Soy protein for infant feeding: what do we know?

Division of Gastroenterology, Hepatology and Nutrition, Department of Pediatrics, Lille University Children's Hospital and Faculty of Medicine, Hôpital Jeanne de Flandre, 2 avenue Oscar Lambret, 59037 Lille cedex, France.
Current Opinion in Clinical Nutrition and Metabolic Care (Impact Factor: 3.97). 06/2007; 10(3):360-5. DOI: 10.1097/MCO.0b013e3280fa821b
Source: PubMed

ABSTRACT This review discusses the safety, nutritional adequacy and recommendations for use of soy protein formulae, based mainly on the most relevant reports published during 2005 and 2006.
Concerns have recently been raised regarding potential risks with soy protein formulae, in particular regarding their high phytoestrogenic isoflavone content. Recent data are insufficient to draw definitive conclusions on safety, but authorities and paediatric societies from several countries recently advised health professionals to use soy protein formulae only in certain cases. Indications for use of soy protein formulae, mainly for prevention and management of food allergy, have also been better defined.

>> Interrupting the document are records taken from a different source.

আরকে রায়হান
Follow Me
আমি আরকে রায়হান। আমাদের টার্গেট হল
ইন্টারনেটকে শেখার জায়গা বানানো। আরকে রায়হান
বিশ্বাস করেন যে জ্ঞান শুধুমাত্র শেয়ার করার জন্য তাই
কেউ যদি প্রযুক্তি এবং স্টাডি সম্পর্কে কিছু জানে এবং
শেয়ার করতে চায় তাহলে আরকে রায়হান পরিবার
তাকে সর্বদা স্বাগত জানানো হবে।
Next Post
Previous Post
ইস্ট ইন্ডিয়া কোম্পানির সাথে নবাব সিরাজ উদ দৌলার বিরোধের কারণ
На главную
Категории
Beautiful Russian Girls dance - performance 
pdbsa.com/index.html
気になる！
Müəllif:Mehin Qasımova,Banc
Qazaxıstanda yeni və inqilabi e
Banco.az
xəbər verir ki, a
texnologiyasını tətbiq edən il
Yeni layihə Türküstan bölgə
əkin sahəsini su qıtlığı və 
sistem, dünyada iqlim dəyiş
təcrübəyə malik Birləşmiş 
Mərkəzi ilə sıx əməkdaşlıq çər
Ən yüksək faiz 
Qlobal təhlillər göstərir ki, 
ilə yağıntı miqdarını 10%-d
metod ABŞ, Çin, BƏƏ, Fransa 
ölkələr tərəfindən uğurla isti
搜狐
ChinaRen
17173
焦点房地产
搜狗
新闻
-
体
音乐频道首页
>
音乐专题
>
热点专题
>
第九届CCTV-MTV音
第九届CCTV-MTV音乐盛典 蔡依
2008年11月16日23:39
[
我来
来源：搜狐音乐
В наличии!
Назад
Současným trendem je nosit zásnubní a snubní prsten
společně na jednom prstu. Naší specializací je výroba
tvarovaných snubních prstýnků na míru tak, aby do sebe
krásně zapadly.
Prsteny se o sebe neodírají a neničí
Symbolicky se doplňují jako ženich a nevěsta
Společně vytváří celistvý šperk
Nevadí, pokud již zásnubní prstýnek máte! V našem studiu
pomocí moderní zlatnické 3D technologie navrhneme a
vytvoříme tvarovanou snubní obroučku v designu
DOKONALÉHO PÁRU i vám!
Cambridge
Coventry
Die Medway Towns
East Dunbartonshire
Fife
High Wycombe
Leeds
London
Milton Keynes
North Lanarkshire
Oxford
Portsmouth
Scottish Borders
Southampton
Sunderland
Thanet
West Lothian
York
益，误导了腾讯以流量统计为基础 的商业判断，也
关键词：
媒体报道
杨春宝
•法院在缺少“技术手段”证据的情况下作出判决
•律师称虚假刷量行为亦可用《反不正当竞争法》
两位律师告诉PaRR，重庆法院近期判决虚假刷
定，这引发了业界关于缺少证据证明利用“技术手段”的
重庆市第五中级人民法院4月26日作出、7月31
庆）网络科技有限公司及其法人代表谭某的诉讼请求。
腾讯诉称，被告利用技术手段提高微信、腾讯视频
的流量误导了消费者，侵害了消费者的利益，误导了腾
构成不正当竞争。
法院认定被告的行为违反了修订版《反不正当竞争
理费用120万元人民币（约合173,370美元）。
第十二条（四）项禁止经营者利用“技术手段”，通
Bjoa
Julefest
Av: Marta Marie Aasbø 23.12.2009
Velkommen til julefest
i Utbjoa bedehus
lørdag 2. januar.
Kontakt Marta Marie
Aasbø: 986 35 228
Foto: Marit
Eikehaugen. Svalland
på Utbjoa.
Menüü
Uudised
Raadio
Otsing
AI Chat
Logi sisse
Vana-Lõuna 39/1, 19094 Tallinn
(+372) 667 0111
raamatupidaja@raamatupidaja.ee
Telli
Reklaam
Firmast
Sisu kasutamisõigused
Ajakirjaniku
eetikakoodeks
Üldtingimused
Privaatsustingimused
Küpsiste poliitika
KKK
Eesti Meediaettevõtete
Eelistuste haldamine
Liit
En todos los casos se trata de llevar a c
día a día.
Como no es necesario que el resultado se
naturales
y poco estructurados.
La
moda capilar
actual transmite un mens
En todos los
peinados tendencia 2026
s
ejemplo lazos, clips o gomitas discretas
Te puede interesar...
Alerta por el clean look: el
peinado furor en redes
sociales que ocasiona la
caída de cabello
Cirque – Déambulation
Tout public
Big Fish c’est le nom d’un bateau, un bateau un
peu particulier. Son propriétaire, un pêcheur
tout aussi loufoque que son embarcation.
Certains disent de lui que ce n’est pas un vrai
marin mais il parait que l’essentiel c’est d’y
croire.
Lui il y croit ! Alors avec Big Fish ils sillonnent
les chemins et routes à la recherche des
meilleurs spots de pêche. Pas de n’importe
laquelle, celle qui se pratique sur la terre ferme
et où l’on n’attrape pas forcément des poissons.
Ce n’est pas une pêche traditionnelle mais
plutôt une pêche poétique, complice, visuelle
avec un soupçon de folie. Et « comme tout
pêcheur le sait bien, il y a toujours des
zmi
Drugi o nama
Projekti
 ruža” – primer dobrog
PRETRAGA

Soy protein formulae ensure normal growth and development in healthy term infants but they have no nutritional advantages over cow's milk protein formulae. Main indications include severe lactose intolerance, galactosaemia and need to avoid foods of animal origin. Soy protein formulae have no role in preventing allergy or in management of nonspecific gastrointestinal symptoms (e.g. infantile colic and regurgitation). They should not be used in preterm infants or infants with food allergy before age 6 months. After 6 months, soy protein formulae may be considered if tolerance to soy protein is established.